The following is the contribution of a young student of mine. It leaves me hope when our youth have such wisdom so early. Kenneth Tack has given me permission to share his piece with my readers. He has captured the essence of freedom through our history from them to himself and you. Will you fight for liberty as did your forbearer’s or are you waiting for someone else to save it, or worse, are you happy to watch it go for promised security? The choice is not to be made by you sometime in the future but is before you now. Today. The Republic is almost gone. Let me be blunt. Are you an active member of the Tea Party Patriots? No other organization is more founding father’s based and so motivated. As Kenneth so ably states, “Now it is your turn.” What will your posterity say of you if you drop the ball on them leaving them to never have what you now have? As George Washington inferred in his famous Farewell Address; you do not have to recreate the parameters of the Constitution. They already did this. Your charge is simply to preserve it. Dr. Harold Pease
Freedom’s Cost
By Kenneth C. Tack
I want to be remembered. I want to know that my life, my ultimate sacrifice, was not given without making a difference in this world. These are the wishes of a dying man.
I lie here in this green field in silence while a war rages around me. My thoughts turn to my three year-old daughter and my wife at home. My wife will be making dinner around this time. I always loved coming home from my work in the fields to the savory smell of a salty slice of beef cooking on the wooden stove, and seeing the melting butter dribble down the side of the mountain of mashed potatoes that she had set on the table. Then my blond-haired little girl would always rush her sturdy little legs over to give me a warm greeting. All these things remind me of why I fight for this Union.
My thoughts snap back to reality in Yorktown. General Washington has finally managed to pin down the British General, Lord Cornwallis, after many years of defeat. This was to be our final great push for freedom. I silently laugh to myself when I think about all the chaos that was caused by 56 people signing one piece of paper. Off in the distance I see the white sails of the French Armada, and I know we will win this war. We shall win this beautiful land known as America.
I lay my head back on the soft grass. The air is chilly due to the ocean breeze, but that discomfort is small in comparison to seeing my bloody neighbors lying unnaturally still in the green grass beside me. The stale smell of drying blood is overpowering, and it’s already hard to breathe. I glance at the gaping wound in my chest, caused by a well placed British round. I know I will not survive to enjoy the freedom that was not free. I will never again embrace my sweet little girl, nor feel the warm embrace of my loving wife. No, I will be embraced by the arms of my Creator tonight.

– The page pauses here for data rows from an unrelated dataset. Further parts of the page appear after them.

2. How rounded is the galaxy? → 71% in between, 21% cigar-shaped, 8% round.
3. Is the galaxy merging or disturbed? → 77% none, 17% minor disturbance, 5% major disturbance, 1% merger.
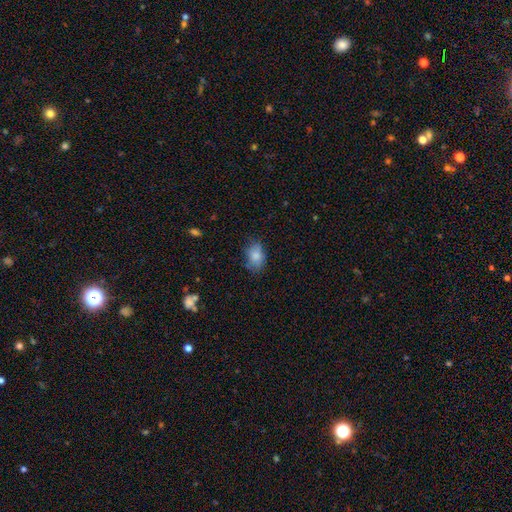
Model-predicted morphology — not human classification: Overall: smooth (81%). How rounded: in between (83%). Merging: none (70%).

As I lie here on my deathbed, all I can think about is the cause for which my friends and I died. I don’t want my cohorts’ sacrifice, nor mine, to go unremembered, or have it be bathed in apathy. After all, who are we if we are forgotten? Freedom is a gift, but it can be lost if its consumers forget that it was bought with a high price. It is something that must be carried in our hearts, because freedom cannot spread on its own. It is because of these things I wish to be remembered, not for my personal fame or glory. I wish to be remembered so that the freedom I paid for with my life will endure for all eternity.

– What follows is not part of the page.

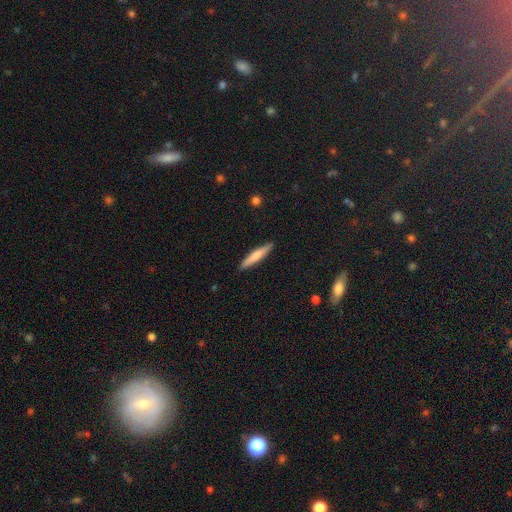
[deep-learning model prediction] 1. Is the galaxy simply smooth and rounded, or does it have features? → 66% smooth, 29% featured or disk, 5% star or artifact.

My final thoughts travel back to my home, for they are the reason I am even here. My eyelids now feel like a thousand pounds, and my breathing is becoming scarcer by the moment. Now for the final time I look up into the sky with a single tear sneaking steadily down my cheek, for my one regret is that I will not be there for my family when this war is over. They too shall know freedom’s cost, and they will value freedom more because of that.
With these final thoughts in my head I take a deep breath and close my heavy eyes. I have fulfilled my duty to ensure liberty.
Now it’s your turn.
. . . .
It is no secret that freedom is being lost in today’s world. Everywhere we go we see regulations put on our lives for seemingly no reason at all. Freedom in its very core is the ability to do whatever you want, as long as it doesn’t interfere with another’s ability to do the same thing. That is what the revolutionaries fought for with their lives, and that is made clear in their war cry, the Declaration of Independence: “We hold these truths to be self-evident, that all men are created equal, that they are endowed by their Creator with certain unalienable Rights, that among these are Life, Liberty and the pursuit of Happiness.” But even after all of their sacrifices, the young America knew that one day, even America might start to lose their freedom; this is their cry to this America today:
“But when a long train of abuses and usurpations, pursuing invariably the same Object evinces a design to reduce them under absolute Despotism, it is their right, it is their duty, to throw off such Government, and to provide new Guards for their future security.”